If your system prompt is 2000 tokens and you process 100 reviews in a batch, you save 200,000 input tokens — a 90%+ reduction on the system prompt portion of your token usage.

Graceful degradation

For user-facing features, build a fallback when the API is rate limited:

python

async def generate_summary(text: str) -> str:
    try:
        response = await asyncio.wait_for(
            call_claude(text),
            timeout=10.0
        )
        return response
    except anthropic.RateLimitError:
        logger.warning("Claude rate limited — returning truncated text as fallback")
        # Simple truncation as fallback
        return text[:500] + "..." if len(text) > 500 else text
    except asyncio.TimeoutError:
        logger.warning("Claude timed out — returning fallback")
        return text[:500] + "..." if len(text) > 500 else text

Monitoring your usage

Add usage logging to every API call so you can see where you are relative to your limits before you hit them:

python

def call_and_log(client, **kwargs):
    response = client.messages.create(**kwargs)
    usage = response.usage
    logger.info(
        "Claude API usage: input_tokens=%d, output_tokens=%d, cache_read=%d, cache_write=%d",
        usage.input_tokens,
        usage.output_tokens,
        getattr(usage, 'cache_read_input_tokens', 0),
        getattr(usage, 'cache_creation_input_tokens', 0),
    )
    return response

Ship these metrics to your observability platform.
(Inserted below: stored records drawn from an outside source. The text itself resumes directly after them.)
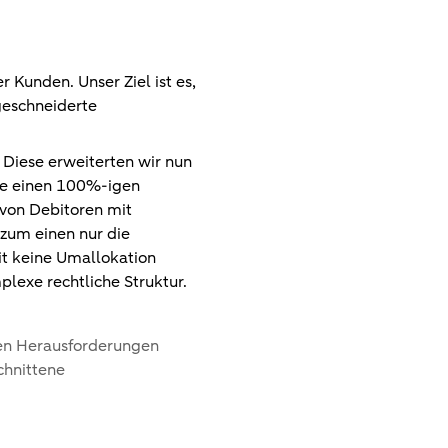
 Kunden. Unser Ziel ist es,
geschneiderte
 Diese erweiterten wir nun
ete einen 100%-igen
 von Debitoren mit
zum einen nur die
it keine Umallokation
lexe rechtliche Struktur.
ren Herausforderungen
chnittene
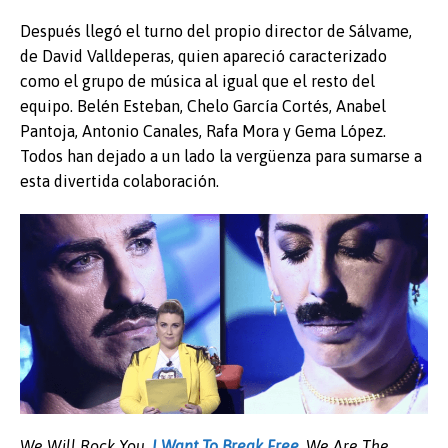
Después llegó el turno del propio director de Sálvame,
de David Valldeperas, quien apareció caracterizado
como el grupo de música al igual que el resto del
equipo. Belén Esteban, Chelo García Cortés, Anabel
Pantoja, Antonio Canales, Rafa Mora y Gema López.
Todos han dejado a un lado la vergüenza para sumarse a
esta divertida colaboración.
We Will Rock You,
I Want To Break Free
, We Are The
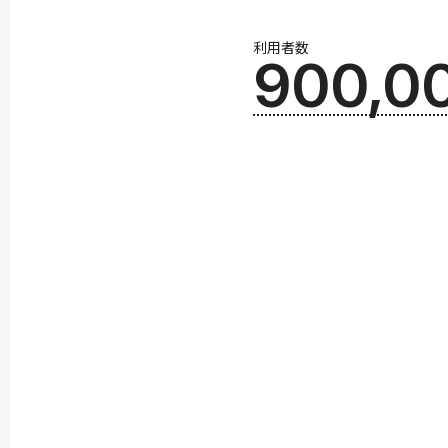
利用者数
900,0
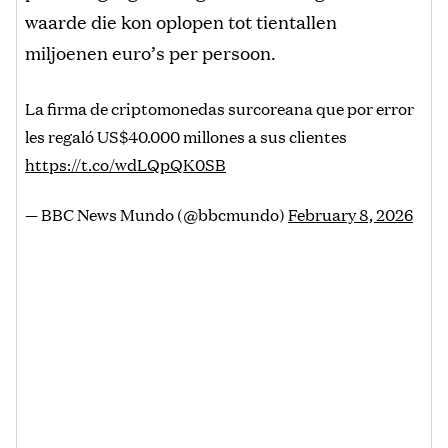
waarde die kon oplopen tot tientallen
miljoenen euro’s per persoon.
La firma de criptomonedas surcoreana que por error
les regaló US$40.000 millones a sus clientes
https://t.co/wdLQpQK0SB
— BBC News Mundo (@bbcmundo)
February 8, 2026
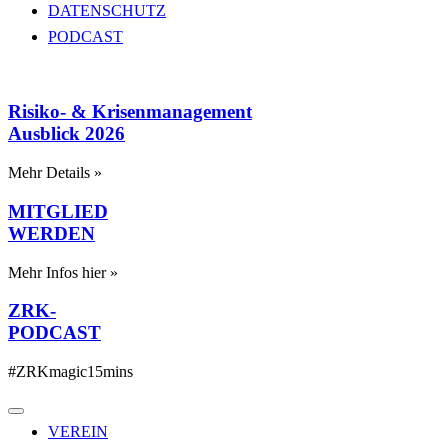
DATENSCHUTZ
PODCAST
Risiko- & Krisenmanagement
Ausblick 2026
Mehr Details »
MITGLIED
WERDEN
Mehr Infos hier »
ZRK-
PODCAST
#ZRKmagic15mins
VEREIN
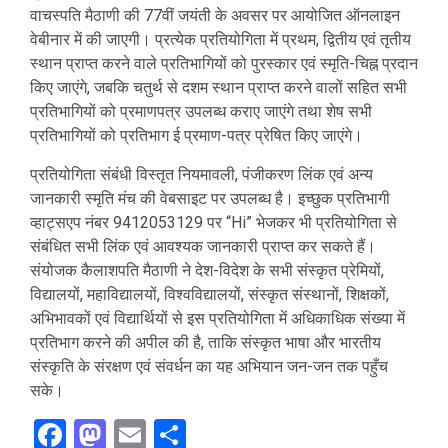
वाचस्पति मैठाणी की 77वीं जयंती के अवसर पर आयोजित ऑनलाइन
वेबीनार में की जाएगी। प्रत्येक प्रतियोगिता में प्रथम, द्वितीय एवं तृतीय
स्थान प्राप्त करने वाले प्रतिभागियों को पुरस्कार एवं स्मृति-चिह्न प्रदान
किए जाएंगे, जबकि चतुर्थ से दशम स्थान प्राप्त करने वालों सहित सभी
प्रतिभागियों को प्रमाणपत्र उपलब्ध कराए जाएंगे तथा शेष सभी
प्रतिभागियों को प्रतिभाग ई प्रमाण-पत्र प्रेषित किए जाएंगे।
प्रतियोगिता संबंधी विस्तृत नियमावली, पंजीकरण लिंक एवं अन्य
जानकारी स्मृति मंच की वेबसाइट पर उपलब्ध है। इच्छुक प्रतिभागी
व्हाट्सएप नंबर 9412053129 पर “Hi” भेजकर भी प्रतियोगिता से
संबंधित सभी लिंक एवं आवश्यक जानकारी प्राप्त कर सकते हैं।
संयोजक कैलाशपति मैठाणी ने देश-विदेश के सभी संस्कृत प्रेमियों,
विद्यालयों, महाविद्यालयों, विश्वविद्यालयों, संस्कृत संस्थानों, शिक्षकों,
अभिभावकों एवं विद्यार्थियों से इस प्रतियोगिता में अधिकाधिक संख्या में
प्रतिभाग करने की अपील की है, ताकि संस्कृत भाषा और भारतीय
संस्कृति के संरक्षण एवं संवर्धन का यह अभियान जन-जन तक पहुँच
सके।
Facebook
Mastodon
Email
Share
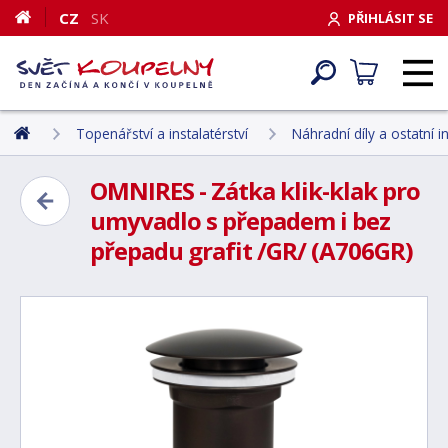
CZ
SK
PŘIHLÁSIT SE
Topenářství a instalatérství
Náhradní díly a ostatní i
OMNIRES - Zátka klik-klak pro
umyvadlo s přepadem i bez
přepadu grafit /GR/ (A706GR)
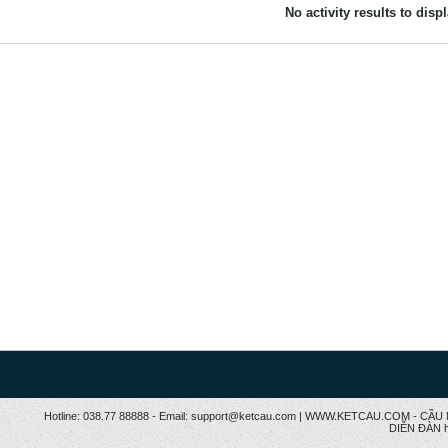
No activity results to disp
Hotline: 038.77 88888 - Email: support@ketcau.com | WWW.KETCAU.COM - 
DIỄN ĐÀN h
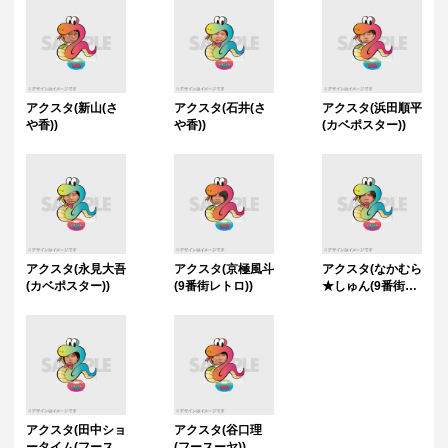
アクスタ(新山(さ
アクスタ(石井(さ
アクスタ(浜田順平
や香))
や香))
(カベポスター))
アクスタ(永見大吾
アクスタ(京極風斗
アクスタ(なかむら
(カベポスター))
(9番街レトロ))
★しゅん(9番街レ
トロ))
アクスタ(田中ショ
アクスタ(谷口理
ータイム(フースー
(フースーヤ))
Set an alert at 70% of your TPM budget. That gives you time to reduce batch sizes or enable caching before you hit the wall.

The full strategy in one sentence

Cache your system prompts, queue your requests with a token budget, use exponential backoff with jitter on 429s, and fall back gracefully instead of erroring. Apply all four and you will ship a Claude-powered feature that handles production traffic without waking you up at 2am.